Devant ce tableau infernal et somptueux, on pense à John Ford, sans hésiter sur une comparaison qui pourrait paraître écrasante. Après cinquante ans de carrière, après l’extraordinaire Ombre de Staline que nous avions salué dans L’Avant-Scène Cinéma en 2022, la réalisatrice polonaise peut être qualifié de fordienne, en ce qu’elle part de la misère humaine, la misère fondamentale faite de faim, de peur, d’injustice et qu’elle décrit le monde comme l’auteur des Raisins de la colère, des Cheyennes, de la Prisonnière du désert, sans jamais simplifier, réduire les contradictions, ni oublier la faiblesse de chacun, ni son courage. Comme le réalisateur de Vers sa destinée, elle rappelle sans cesse ce que veut dire le Droit, où sont les impératifs moraux, ce que représente l’exigence démocratique. Et elle le fait en soignant attentivement chaque personnage de son film sans caricature, sans emphase, sans souci du sensationnel.

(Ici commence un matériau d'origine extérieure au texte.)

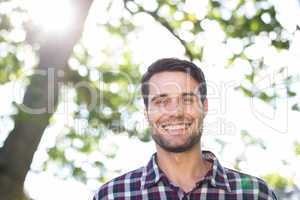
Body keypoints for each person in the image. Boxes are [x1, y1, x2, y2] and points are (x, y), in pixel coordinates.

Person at [93, 58, 277, 200]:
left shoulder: (255, 194)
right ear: (147, 113)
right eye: (162, 101)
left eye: (187, 99)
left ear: (204, 106)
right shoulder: (112, 196)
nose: (176, 112)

Là où, malgré certainement d’excellentes intentions, malgré une volonté sincère et presque naïve de faire du « grand cinéma », Matteo Garrone se perd un peu dans son récent Moi, capitaine en cédant à la tentation des « belles images », du « spectaculaire », en oubliant trop souvent de faire le portrait en profondeur, le portrait individuel de chacun de ses personnages, Agnieszka Holland, est sans cesse à la hauteur de son sujet. Aucun faux pas narratif, aucune erreur de mise en scène, parce qu’elle n’oublie jamais de donner toute leur chance à chacun des individus dont elle raconte l’histoire. Et on pourrait même écrire quelle n’oublie jamais de donner toutes leurs chances au décor, à l’environnement, à la nature même qu’elle filme. Les arbres, les clairières, les routes, les marécages, les camps de rétention, jusqu’aux lieux d’intimité comme la chambre du garde-frontière et de son épouse ou l’appartement des activistes, rien n’est laissé au hasard. Les gens comme les lieux, Agnieszka Holland les filme avec la dignité que Ford a enseignée aux cinéastes qu’il a précédé. En repensant à Garrone, on se dit que ses moments les plus forts étaient ceux où il respectait cette attitude (par exemple dans la relation entre le jeune héros, le « capitaine », et sa mère inquiète).

Ce qu’on cherche à tuer

L’humanité de ses personnages, des migrants tout sauf anonymes qu’elle présente, Agnieszka Holland l’introduit dans la première scène, quand, dans l’avion de l’arrivée, tout est banal, ordinaire, qu’on est face à des voyageurs comme les autres. La vie normale, la vie tranquille, l’espérance ordinaire, voilà ce qu’on va chercher à tuer dans les vicissitudes qui suivront. Dans un voyage sordide en camion des migrants qui erraient depuis des jours dans la forêt entre deux persécutions, l’un des militaires polonais chargés du transport de ceux qu’ils appellent des « touristes » commente au téléphone à un ami lointain ce qu’il est en train de faire : « J’escorte des basanés, ils schlinguent, c’est insupportable ». Les déportés, les prisonniers, les exilés, les torturés, ça schlingue, oui. Et quand, assise sur le trottoir d’une ville polonaise, ce qui reste de la famille syrienne n’attend même plus de secours, Agnieszka Holland les cadre devant un mur où sont peintes les douze étoiles du drapeau européen. Avant de conclure avec des images de réfugiés reçus, soignés, câlinés presque par les garde-frontières polonais. Le spectateur a une seconde d’hésitation : que voit-il tout à coup à la fin de ce film ? Avant de comprendre que cette scène se situe au début de 2023, quand des centaines de milliers d’Ukrainiens furent accueillis sans réticence en Pologne. Agnieszka Holland ne regrette pas qu’on les ait accueillis. Elle remarque simplement que ces Ukrainiens n’étaient pas « basanés ».

René Marx

Zielona granica. Film polonais d’Agnieszka Holland (2023), avec Jalal Altawil, Maja Ostaszewska, Behi Djanati Atai, 2h32.